The Company believes that adequate provisions for resolution of all contingencies, claims and pending litigation have been made for probable losses that are reasonably estimable. These contingencies are subject to significant uncertainties and the Company is unable to estimate the amount or range of loss, if any, in excess of amounts accrued. The Company does not believe that the ultimate outcome of these actions will have a material adverse effect on its financial condition but could have a material adverse effect on its results of operations, cash flows or liquidity in a given quarter or year.

The Company is subject to various federal, state, local and foreign environmental health and safety laws and regulations, including those governing air emissions, wastewater discharges, the use, storage, treatment, recycling and disposal of solid and hazardous materials and finished product, and the cleanup of contamination associated therewith. Because of the nature of the Company’s business, the Company has incurred, and will continue to incur, costs relating to compliance with such laws and regulations. The Company is involved in various proceedings relating to environmental matters and is currently engaged in environmental investigation, remediation and post-closure care programs at certain sites. The Company has provided accruals for such activities that it has determined to be both probable and reasonably estimable. The Company does not expect that the ultimate liability with respect to such activities will have a material adverse effect on its financial condition but could have a material adverse effect on its results of operations, cash flows or liquidity in a given quarter or year.
• • • • • • •
WHAT THE TASK REQUIRES:
The passage above on contingencies and environmental matters says the regulations govern certain handling of solid and hazardous materials and finished product. List every kind of handling it names.

DATASET CONTENT:
• • • • • • •
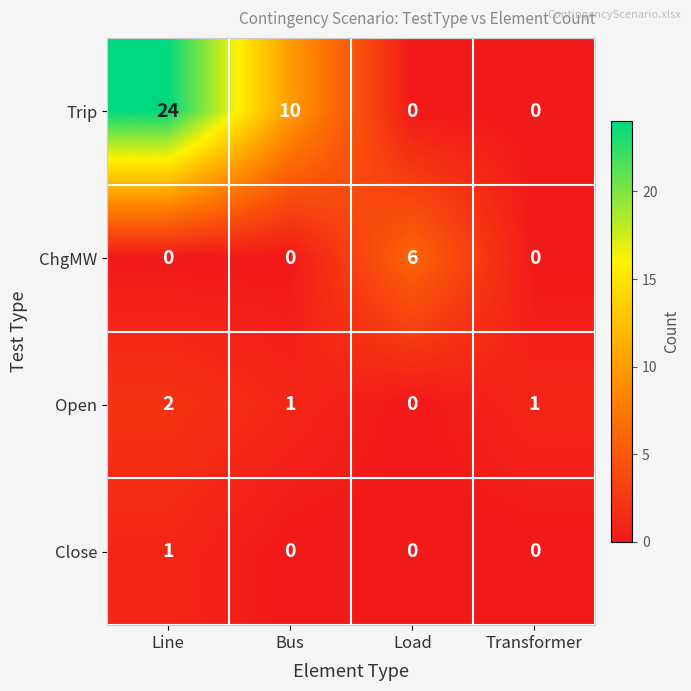

At how many categories does at least one series exceed 5?

3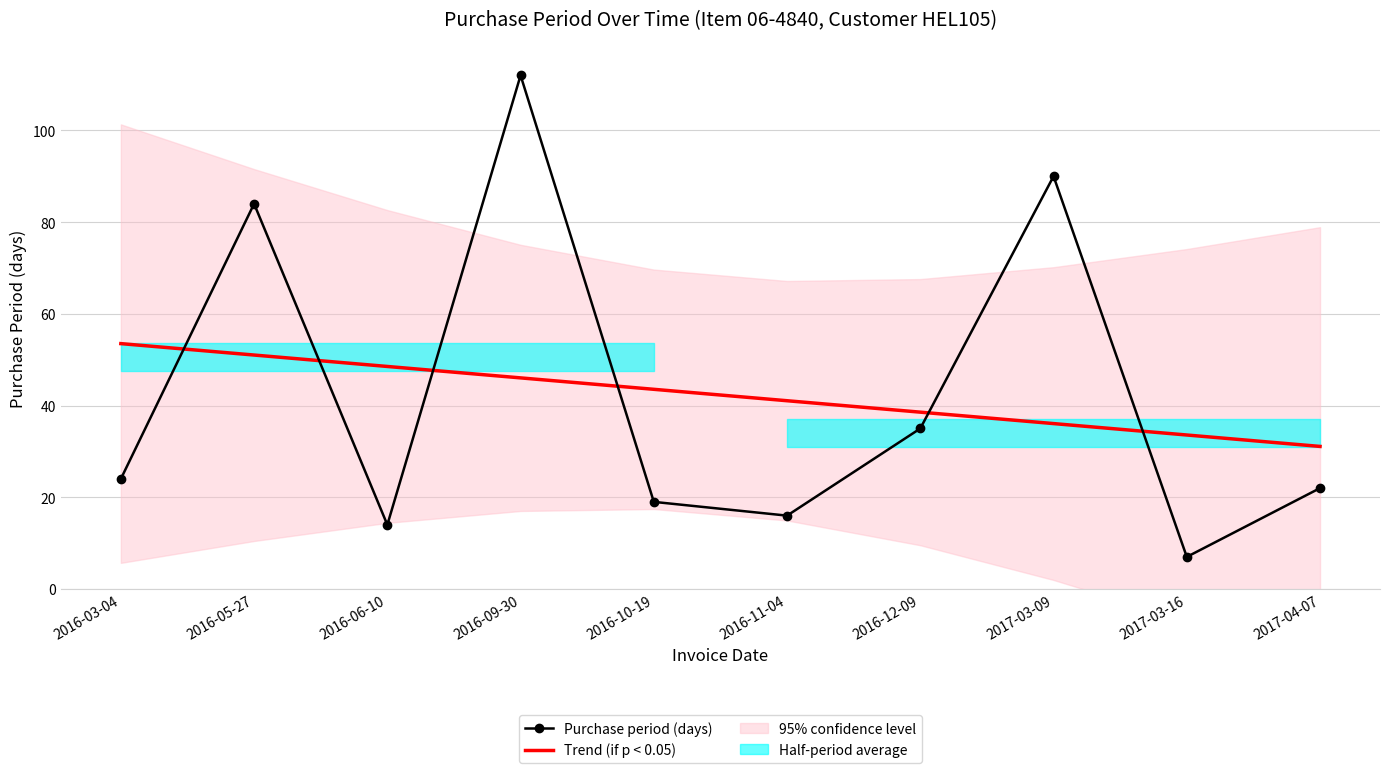

List the labels in order of Purchase period (days) value, largest first.

2016-09-30, 2017-03-09, 2016-05-27, 2016-12-09, 2016-03-04, 2017-04-07, 2016-10-19, 2016-11-04, 2016-06-10, 2017-03-16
• • • • • • •
COMPLETED TASK:
Use, storage, treatment, recycling, disposal